Sports can bring out the best in us, too [COLUMN]

Published 4:40 pm Monday, June 23, 2014

This is the kind of joy I see at every event I go to in Shelby County. Sure, there are some people who feel the need to question the officials’ training and vision, but for the most part the average Shelby County sports fan demonstrates nothing but pure elation and joy. (Reporter Photo/Jon Goering)

This is the kind of joy I see at every event I go to in Shelby County. Sure, there are some people who feel the need to question the officials’ training and vision, but for the most part the average Shelby County sports fan demonstrates nothing but pure elation and joy. (Reporter Photo/Jon Goering)

By DREW GRANTHUM/Sports Editor

Sports sometimes get a bad rap.

We’ve all heard the horror stories about how fans of opposing teams lose their minds in the heat of battle and do awful things to each other, be it fighting, poisoning/destroying landmarks or even worse.

Yeah, sports can bring out the worst in us, for sure.

But I feel the need to stand up for sports — and not just because they provide a source of income for me. As bad as they can make us act, they can also bring out some of the purest joy in us too.

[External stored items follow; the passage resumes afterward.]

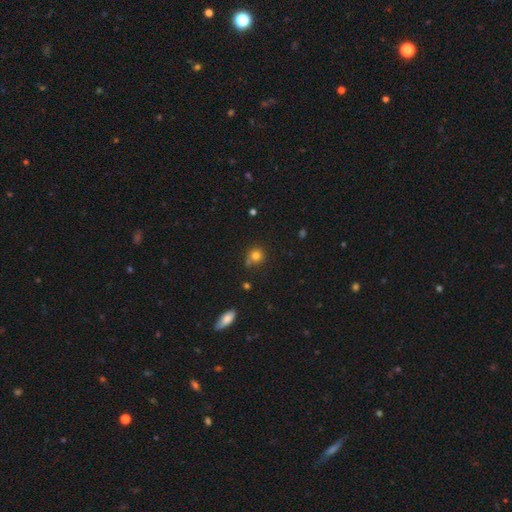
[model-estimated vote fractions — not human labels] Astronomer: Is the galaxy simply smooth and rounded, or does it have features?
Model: smooth — 79%.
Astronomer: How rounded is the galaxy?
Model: round — 86%.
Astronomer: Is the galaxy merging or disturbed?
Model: none — 61%.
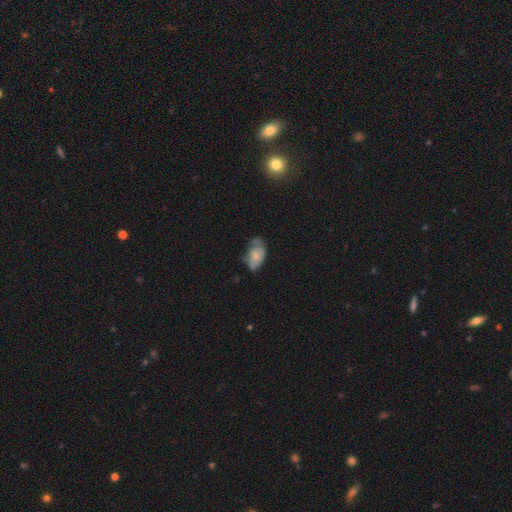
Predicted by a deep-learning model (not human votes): Smooth or featured? Predicted: smooth (p=0.61). How rounded? Predicted: in between (p=0.92). Merging? Predicted: minor disturbance (p=0.39).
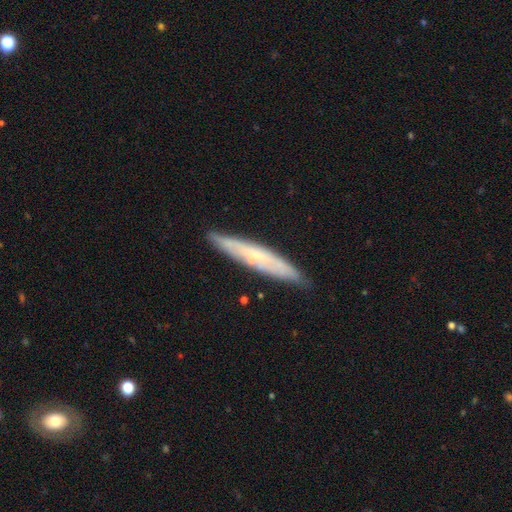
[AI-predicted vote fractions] This appears to be a featured or disk galaxy (53%) viewed edge-on (78%). Merging: none (83%).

Take for example myself two weeks ago. If you read these columns with any regularity, you know I’m a huge fan of the Los Angeles Kings hockey club. The team has toiled in utter futility for most of my life, but clinched their second championship with a game-winning goal in double overtime at home. To put it in perspective, imagine that this past year’s Iron Bowl ended in exact same fashion, but in quadruple overtime — and with the national championship riding on the outcome.

There were elated yelps of joy. There were laps run around my apartment. There were people knocking on my floor below me reminding me I no longer live in a house and random outbursts at 11 p.m. tend to be frowned upon.

This is the kind of joy I see at every event I go to in Shelby County. Sure, there are some people who feel the need to question the officials’ training and vision, but for the most part the average Shelby County sports fan demonstrates nothing but pure elation and joy.

It gives me hope to see that we can have so many different events and teams, and at the end of the day know these are just games made for people to enjoy.

There’s something to be said for the feeling that happens when a team that we as fans invest in emotionally achieve the pinnacle of their sports.

When that emotional investment also involves representing our neighborhoods, our towns and our county, it’s just that much more beautiful.